PASSAGE SHOWN:
=-=-=-=-=
Rugose wood symptoms, including stem grooving, corky bark and stem pitting on Kober 5BB, LN33 and Rupestris St George woody indicator plants inoculated with GVA, GVB and RSPaV were not obvious in the hot and cool climate sites or the screenhouse in any year by simply peeling back the bark of plants growing in the field or in pots. Symptoms were observed only once the trunks were boiled or autoclaved, and the bark was removed; this procedure is recommended for detection of rugose wood diseases. It has been observed that corky bark symptoms associated with some strains of GVB may be observed on the green and lignified tissue of LN33 indicators in screenhouse conditions during Australian PEQ within three to six months of graft inoculation without any boiling or peeling of the bark (Mark Whattam, pers. comm., 2012).
=-=-=-=-=
GIVEN INFORMATION:
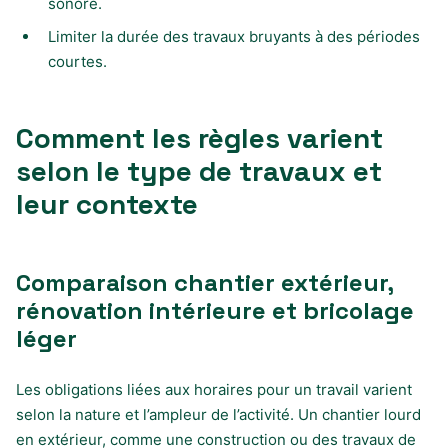
sonore.
Limiter la durée des travaux bruyants à des périodes
courtes.
Comment les règles varient
selon le type de travaux et
leur contexte
Comparaison chantier extérieur,
rénovation intérieure et bricolage
léger
Les obligations liées aux horaires pour un travail varient
selon la nature et l’ampleur de l’activité. Un chantier lourd
en extérieur, comme une construction ou des travaux de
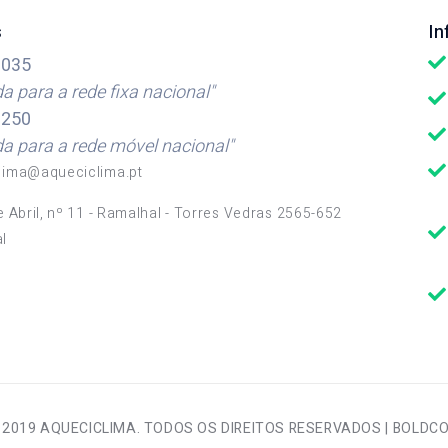
s
I
035
 para a rede fixa nacional"
250
 para a rede móvel nacional"
lima@aqueciclima.pt
e Abril, nº 11 - Ramalhal - Torres Vedras 2565-652
l
 2019 AQUECICLIMA. TODOS OS DIREITOS RESERVADOS |
BOLDC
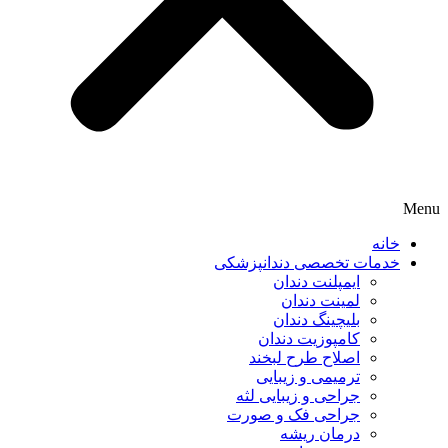
Menu
خانه
خدمات تخصصی دندانپزشکی
ایمپلنت دندان
لمینت دندان
بلیچینگ دندان
کامپوزیت دندان
اصلاح طرح لبخند
ترمیمی و زیبایی
جراحی و زیبایی لثه
جراحی فک و صورت
درمان ریشه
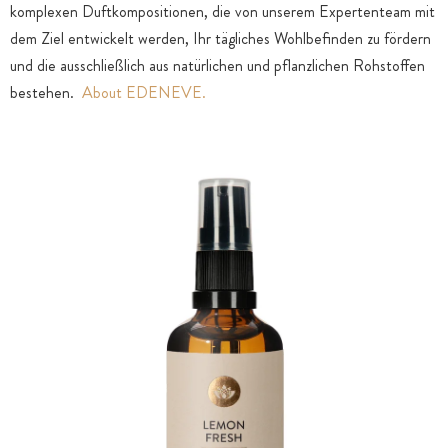
komplexen Duftkompositionen, die von unserem Expertenteam mit
dem Ziel entwickelt werden, Ihr tägliches Wohlbefinden zu fördern
und die ausschließlich aus natürlichen und pflanzlichen Rohstoffen
bestehen.
About EDENEVE.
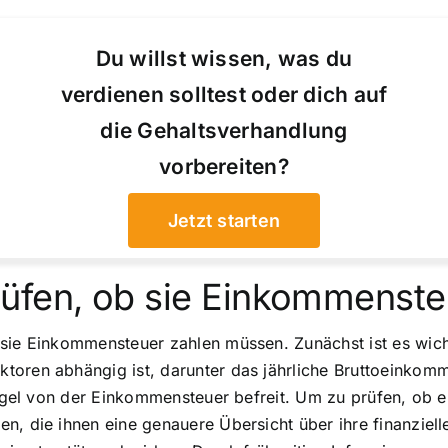
Du willst wissen, was du
verdienen solltest oder dich auf
die Gehaltsverhandlung
vorbereiten?
Jetzt starten
üfen, ob sie Einkommenst
 sie Einkommensteuer zahlen müssen. Zunächst ist es wich
ktoren abhängig ist, darunter das jährliche Bruttoeinko
Regel von der Einkommensteuer befreit. Um zu prüfen, ob e
, die ihnen eine genauere Übersicht über ihre finanzielle S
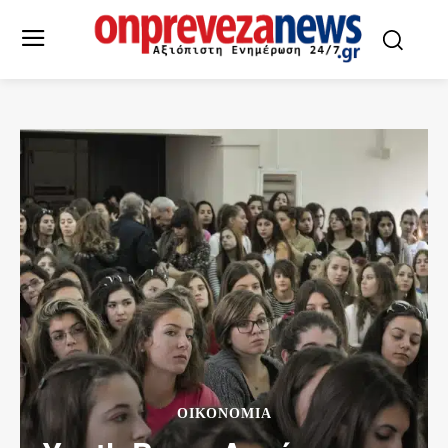
ΟΙΚΟΝΟΜΙΑ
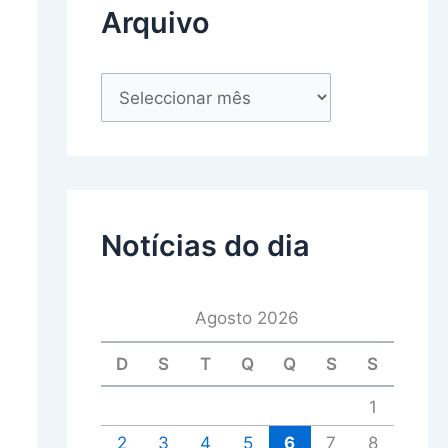
Arquivo
Notícias do dia
Agosto 2026
D
S
T
Q
Q
S
S
1
2
3
4
5
6
7
8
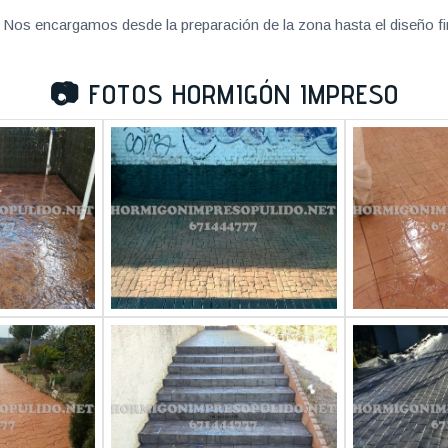
Nos encargamos desde la preparación de la zona hasta el diseño fi
📷
FOTOS HORMIGÓN IMPRESO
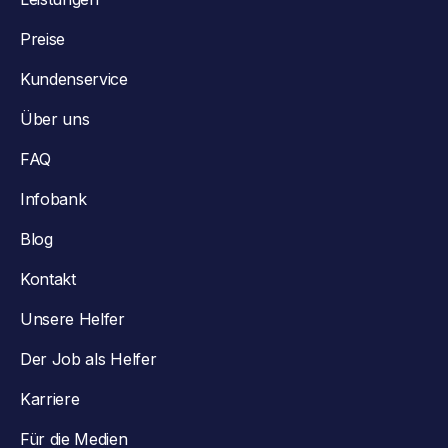
Preise
Kundenservice
Über uns
FAQ
Infobank
Blog
Kontakt
Unsere Helfer
Der Job als Helfer
Karriere
Für die Medien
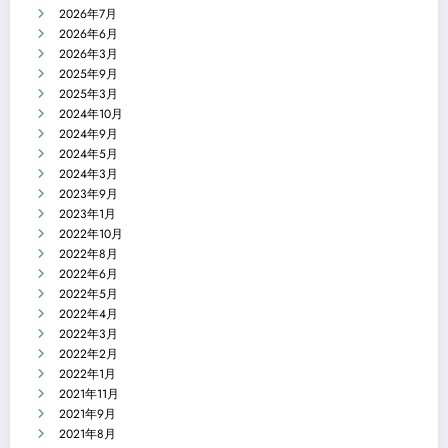
2026年7月
2026年6月
2026年3月
2025年9月
2025年3月
2024年10月
2024年9月
2024年5月
2024年3月
2023年9月
2023年1月
2022年10月
2022年8月
2022年6月
2022年5月
2022年4月
2022年3月
2022年2月
2022年1月
2021年11月
2021年9月
2021年8月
=-=-=-=-=
QUESTIONS TO ANSWER:
[a] In the passage on rugose wood symptoms, when were the symptoms observed?
[b] Quote the rugose wood passage word for word, from "Rugose wood symptoms, including" down to "pers. comm., 2012).".

EXPECTED RESULTS:
[a] Only once the trunks were boiled or autoclaved and the bark was removed.

[b]
Rugose wood symptoms, including stem grooving, corky bark and stem pitting on Kober 5BB, LN33 and Rupestris St George woody indicator plants inoculated with GVA, GVB and RSPaV were not obvious in the hot and cool climate sites or the screenhouse in any year by simply peeling back the bark of plants growing in the field or in pots. Symptoms were observed only once the trunks were boiled or autoclaved, and the bark was removed; this procedure is recommended for detection of rugose wood diseases. It has been observed that corky bark symptoms associated with some strains of GVB may be observed on the green and lignified tissue of LN33 indicators in screenhouse conditions during Australian PEQ within three to six months of graft inoculation without any boiling or peeling of the bark (Mark Whattam, pers. comm., 2012).